- [WORK INSTRUCTION]: The answer should consist of the full listing below, repeated exactly and free of pictures.

- [MATERIAL PROVIDED]:

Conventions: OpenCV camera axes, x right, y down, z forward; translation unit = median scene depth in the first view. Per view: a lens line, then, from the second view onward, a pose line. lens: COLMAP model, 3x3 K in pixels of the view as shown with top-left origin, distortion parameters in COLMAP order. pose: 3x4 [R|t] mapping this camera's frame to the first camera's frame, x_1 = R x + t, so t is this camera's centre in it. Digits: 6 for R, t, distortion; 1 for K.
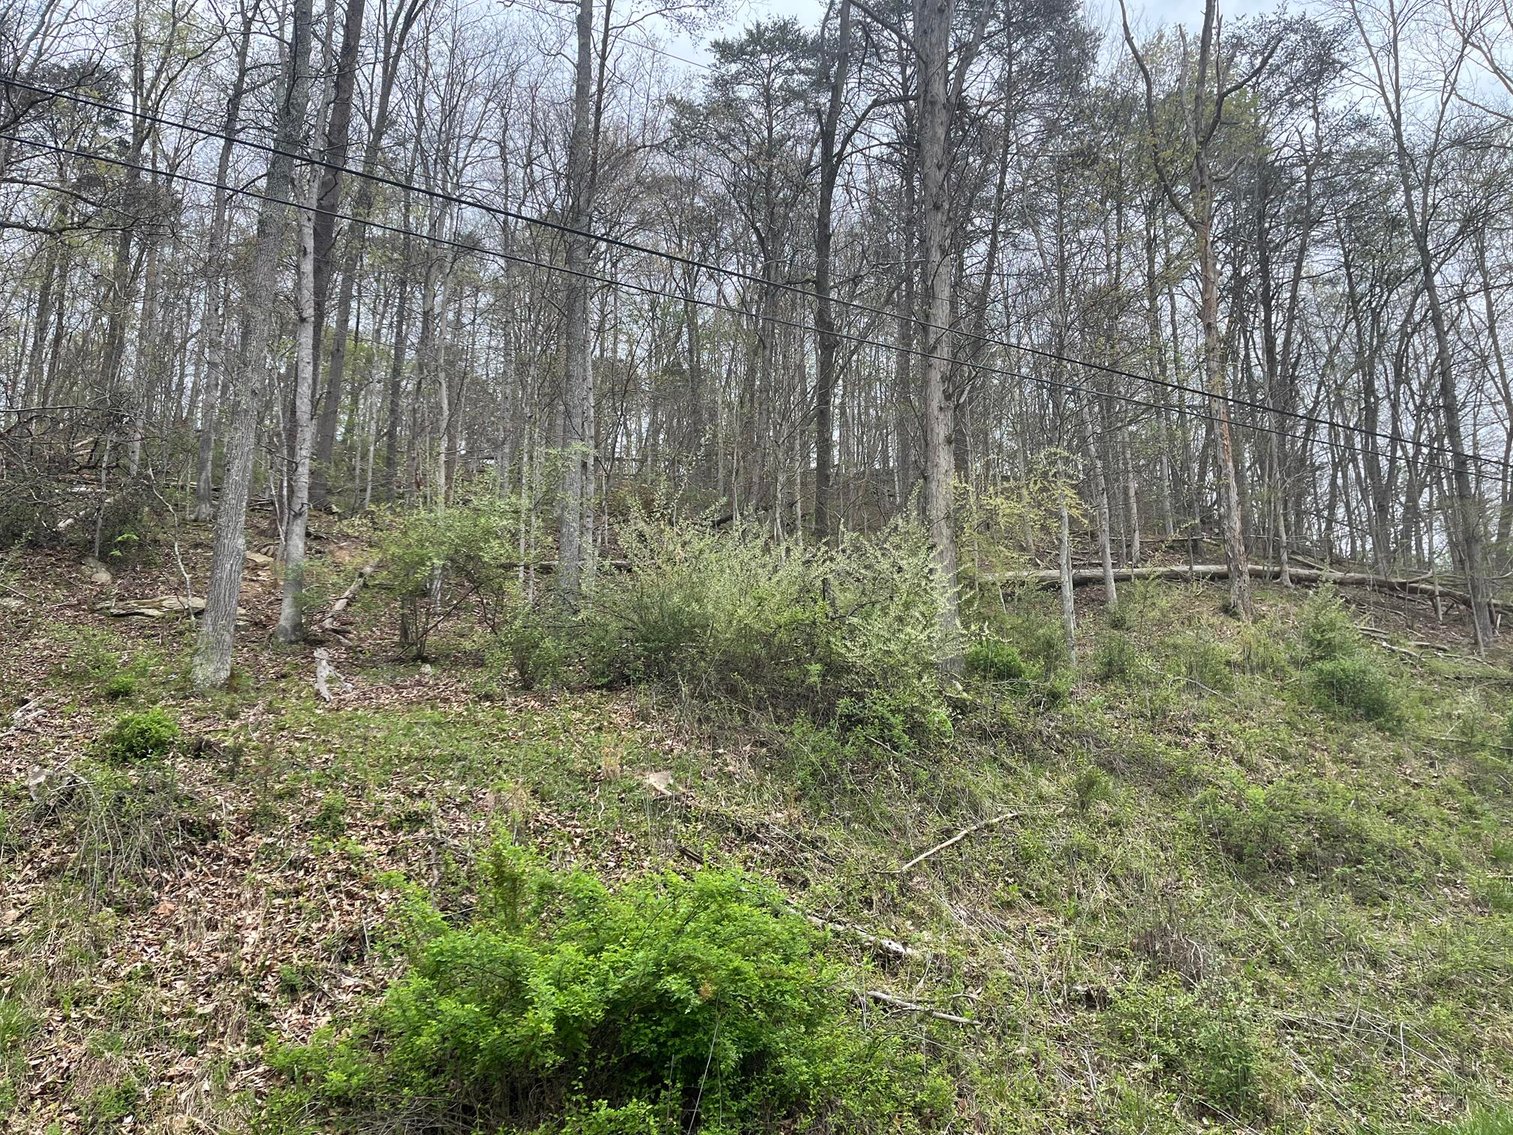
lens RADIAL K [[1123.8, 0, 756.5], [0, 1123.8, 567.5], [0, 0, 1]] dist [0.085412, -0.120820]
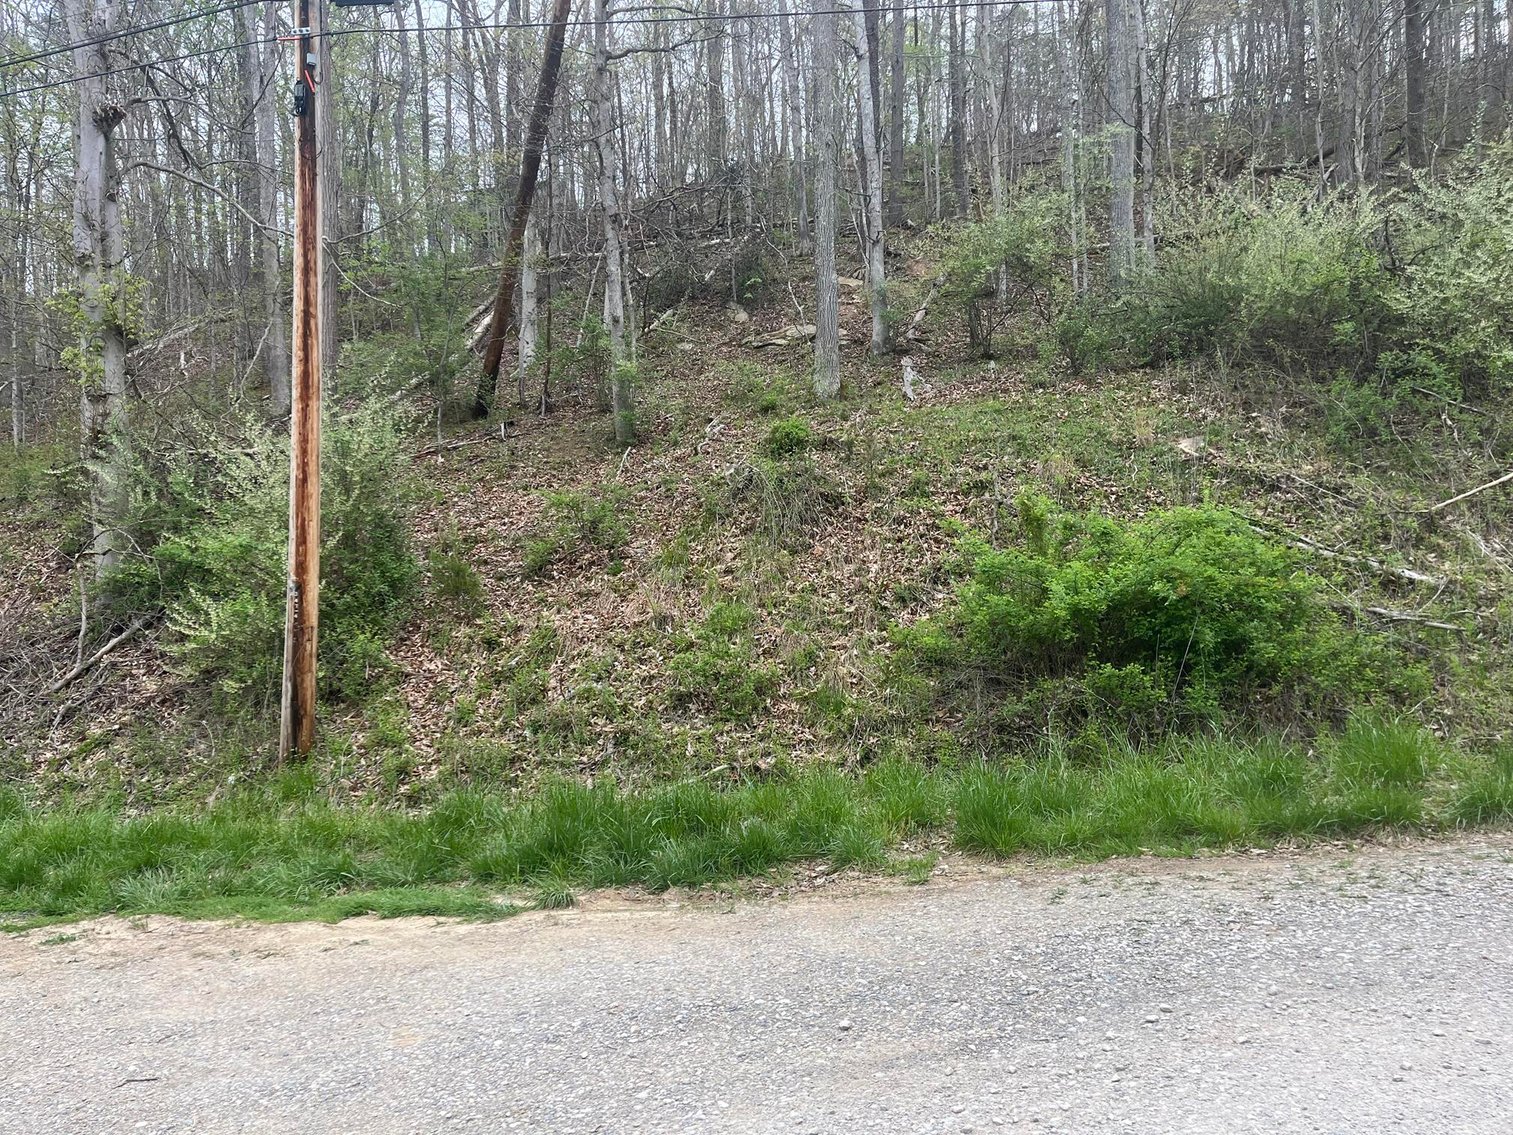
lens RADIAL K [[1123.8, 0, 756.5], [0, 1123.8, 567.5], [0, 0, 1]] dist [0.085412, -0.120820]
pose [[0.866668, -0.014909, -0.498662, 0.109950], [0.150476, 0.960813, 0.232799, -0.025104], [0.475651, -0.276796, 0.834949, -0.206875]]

- [OUTPUT BELOW]:
Conventions: OpenCV camera axes, x right, y down, z forward; translation unit = median scene depth in the first view. Per view: a lens line, then, from the second view onward, a pose line. lens: COLMAP model, 3x3 K in pixels of the view as shown with top-left origin, distortion parameters in COLMAP order. pose: 3x4 [R|t] mapping this camera's frame to the first camera's frame, x_1 = R x + t, so t is this camera's centre in it. Digits: 6 for R, t, distortion; 1 for K.
lens RADIAL K [[1123.8, 0, 756.5], [0, 1123.8, 567.5], [0, 0, 1]] dist [0.085412, -0.120820]
lens RADIAL K [[1123.8, 0, 756.5], [0, 1123.8, 567.5], [0, 0, 1]] dist [0.085412, -0.120820]
pose [[0.866668, -0.014909, -0.498662, 0.109950], [0.150476, 0.960813, 0.232799, -0.025104], [0.475651, -0.276796, 0.834949, -0.206875]]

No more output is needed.